Ashley Highfield, future media director of the BBC, has said BBC iPlayer has cost around £4.5 million (E6.5m), as part of a £130 million, five-year plan to transition from tape to digital. On bandwidth management, Highfield told Groklaw, the open source site, he had added the ability to iPlayer users to turn off bandwidth sharing when not using the P2P software in response to “a lot of unsolicited user feedback”. He conceded the BBC needed to look further at giving users more control and flexibility over allocating their own bandwidth.
The BBC wants to move to “a world beyond DRM”. and technology unit director Ashley Highfield told Groklaw two additions to iPlayer and Microsoft DRM were under consideration – an open-source DRM for the interim and a long-term hope to abandon rights limitations altogether.

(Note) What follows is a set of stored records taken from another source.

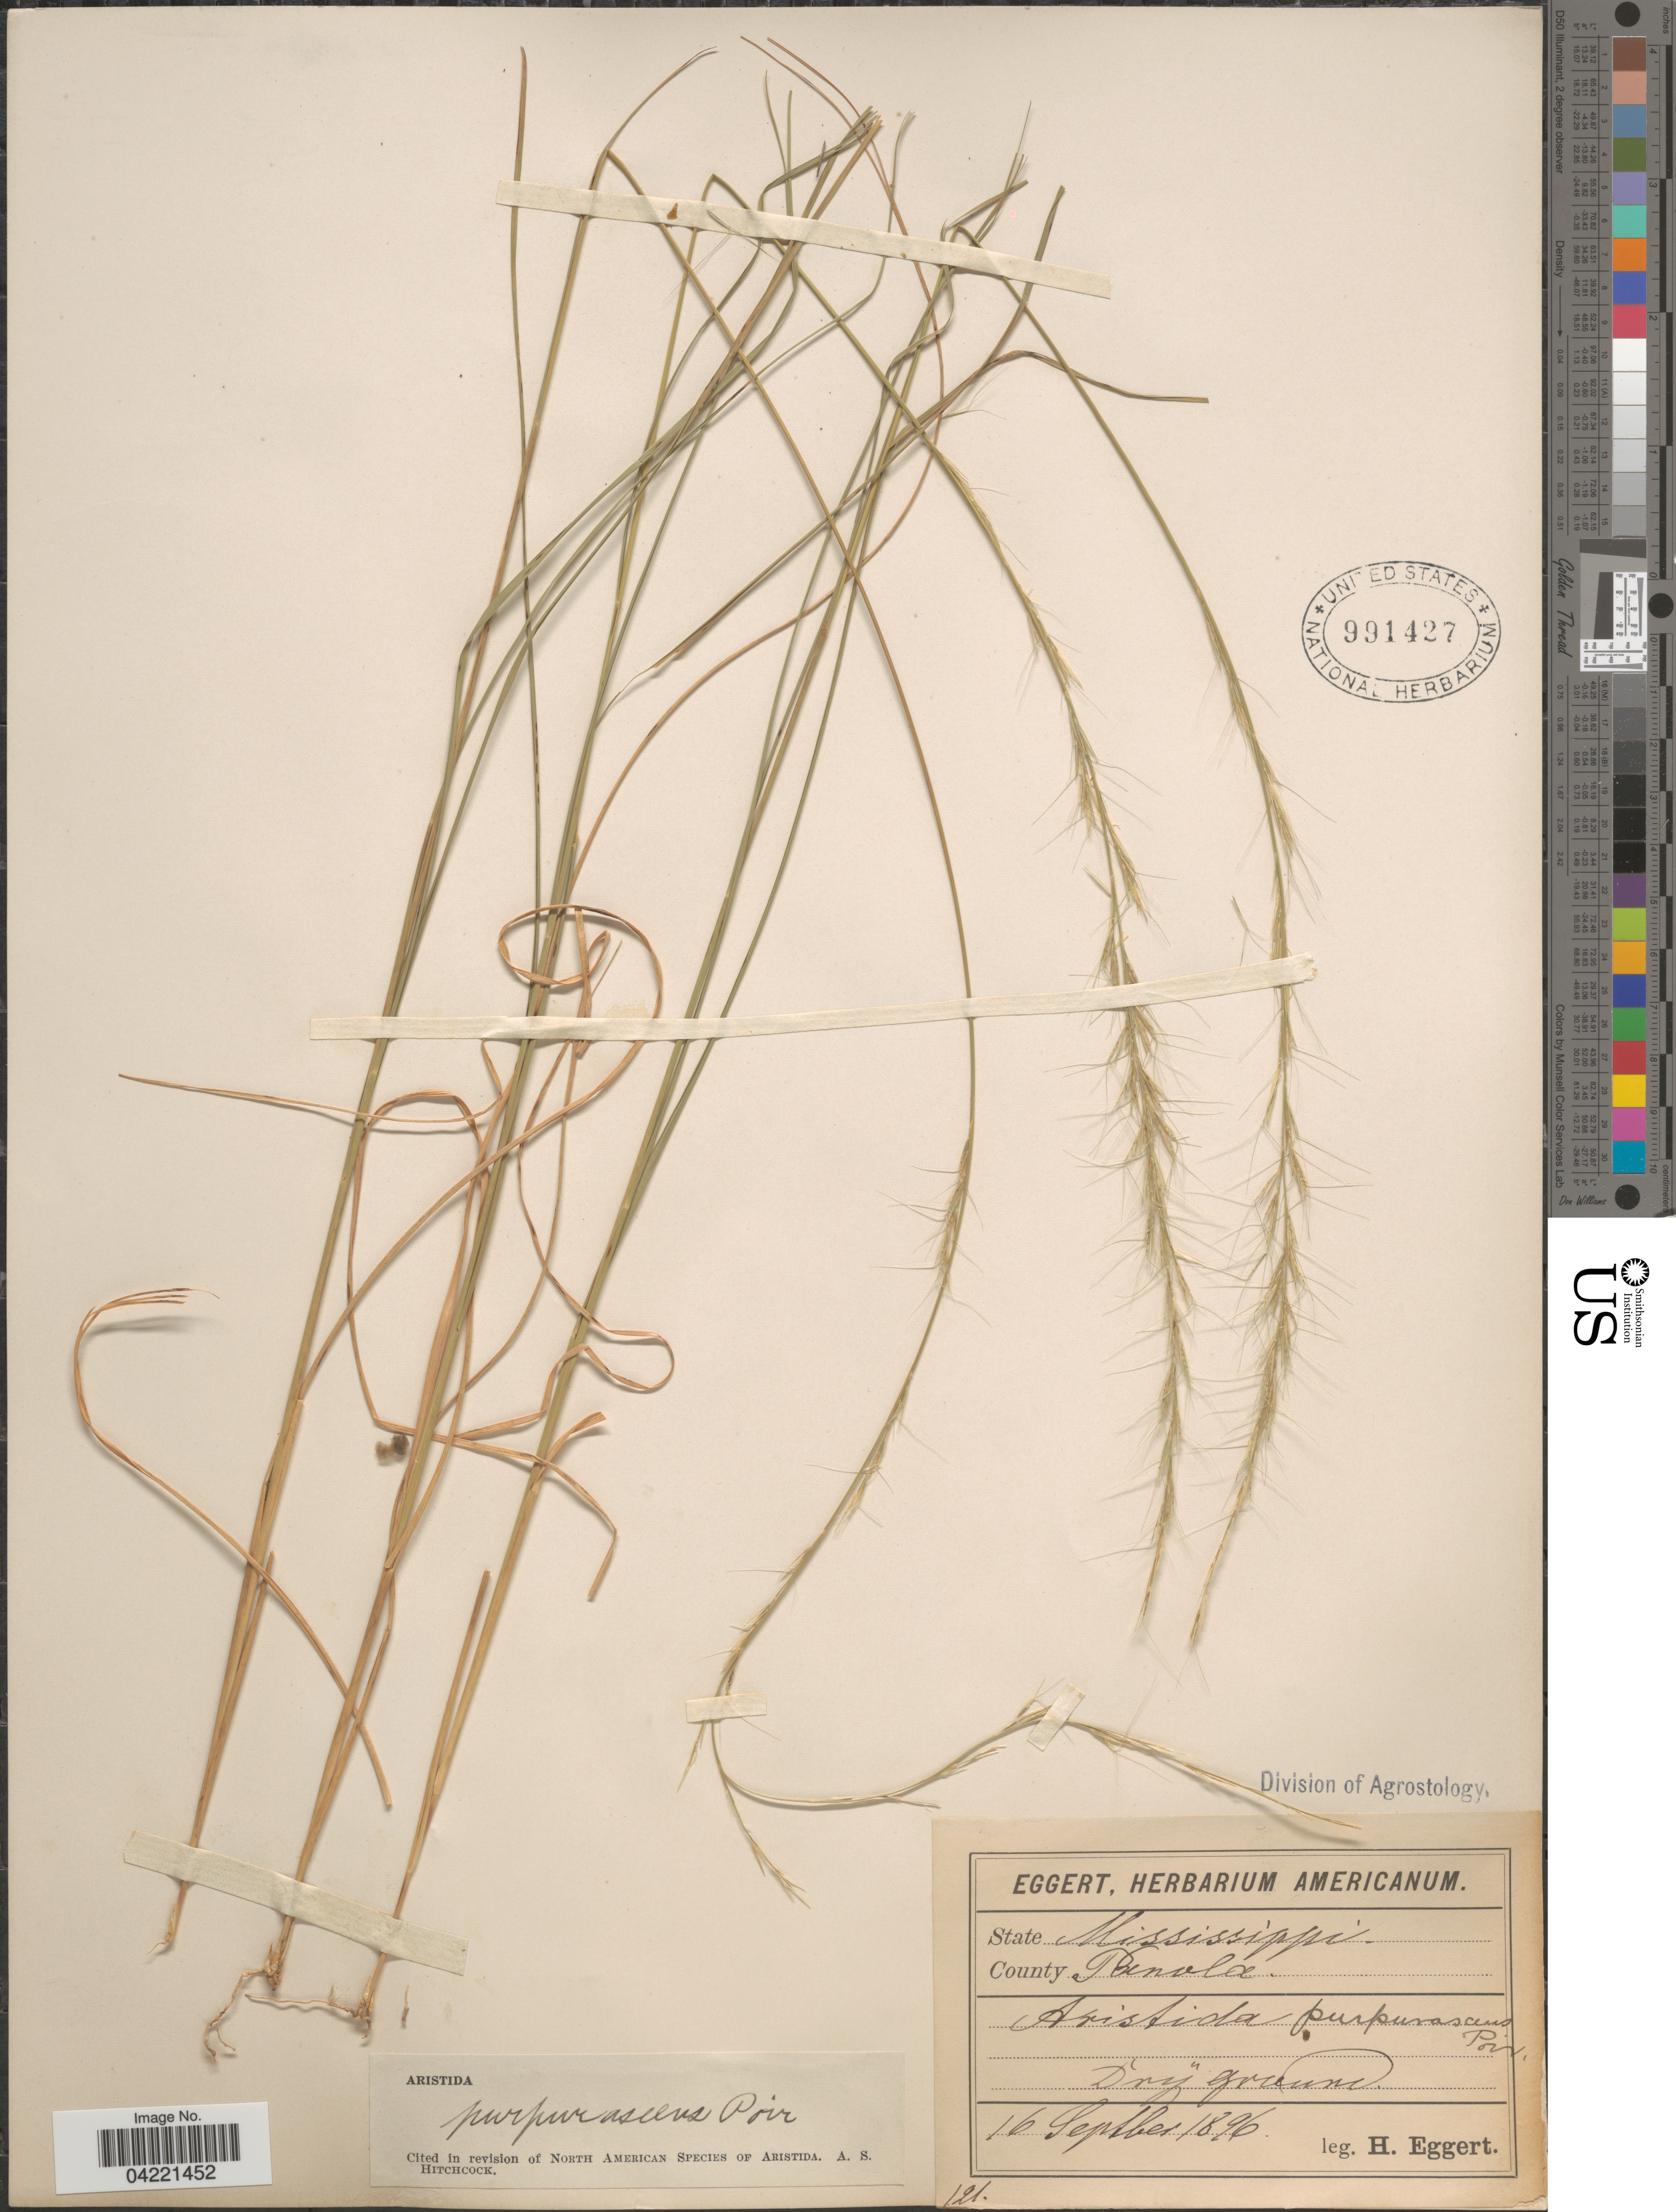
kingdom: Plantae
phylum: Tracheophyta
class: Liliopsida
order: Poales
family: Poaceae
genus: Aristida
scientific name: Aristida purpurascens var. purpurescens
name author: Poir.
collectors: H. Eggert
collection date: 1896-09-16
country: United States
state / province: Mississippi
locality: County Panola. Dry ground.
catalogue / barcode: US 991427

That's an ambitious plan that would require another license agreement be struck with independent producers. Highfield said: “We want to get to … a much more flexible world where the content would be free of DRM…We've got to find ways in which that would not harm the rights holders' business.” But he said the parties had “already started these conversations”.
Meanwhile, an anonymous former iPlayer developer has tole The Register: “The disorganisation was incredible. The management had lost track of where they wanted [iPlayer] to go. It was the biggest mess I've ever worked on.”